In this case, as the LVT was comparatively mobile and large enough (long axis, 29 mm) to incur embolic complications, not only anticoagulation but also surgical removal of the thrombus was warranted in the early phase. However, in general, because ischemic myocardium is comparatively vulnerable, left ventriculotomy after MI tends to result in ruptured sutures and further LV dysfunction.
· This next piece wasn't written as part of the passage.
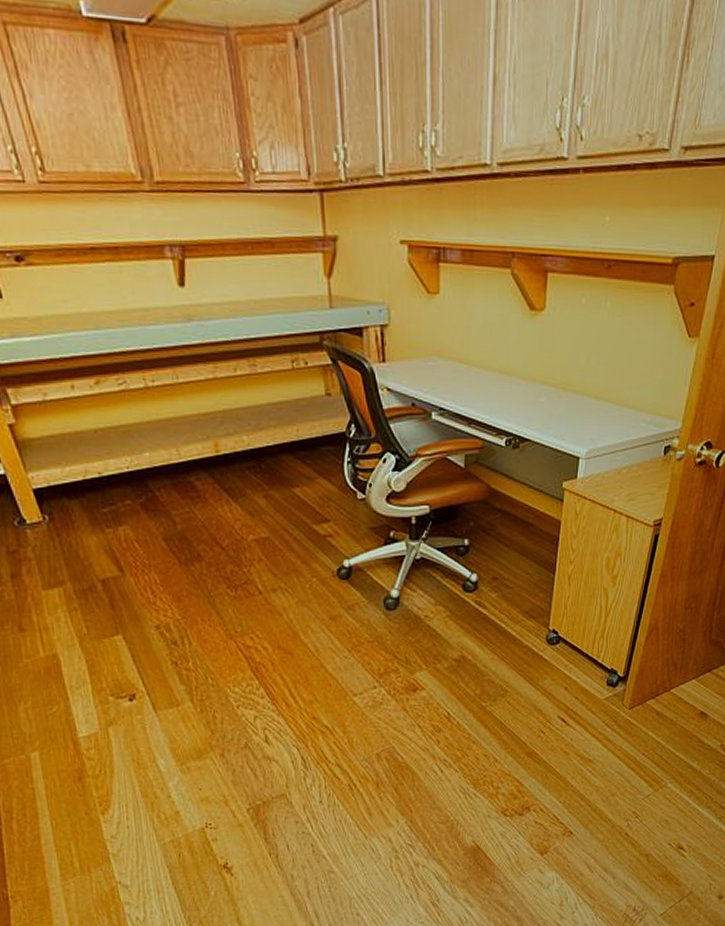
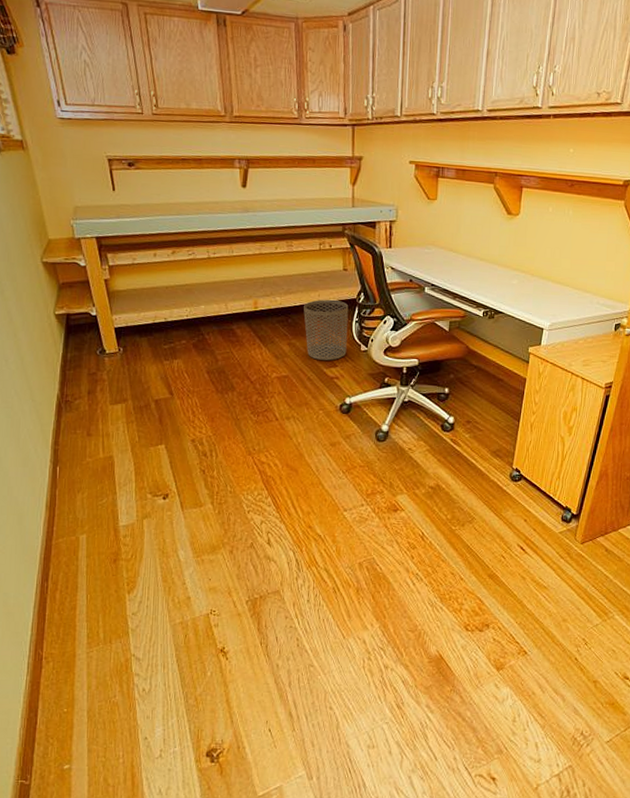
waste bin: none [279,435,340,514] -> present [303,299,349,361]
That is the reason why we first wished that the LVT would be dissolved only by anticoagulant. The timing of operation is still a controversial issue. Finally, since anticoagulation therapy seemed no longer effective, we decided to perform LV thrombectomy under a transmitral approach using endoscopy and succeeded in preserving remnant LV function. To sum up, when deciding the treatment of LVT, especially its timing and method, we must ponder the risks and benefits for each patient.

In summary, we encountered a case of LVT created after AMI, and performed successful thrombectomy under a transmitral approach without any postoperative complications.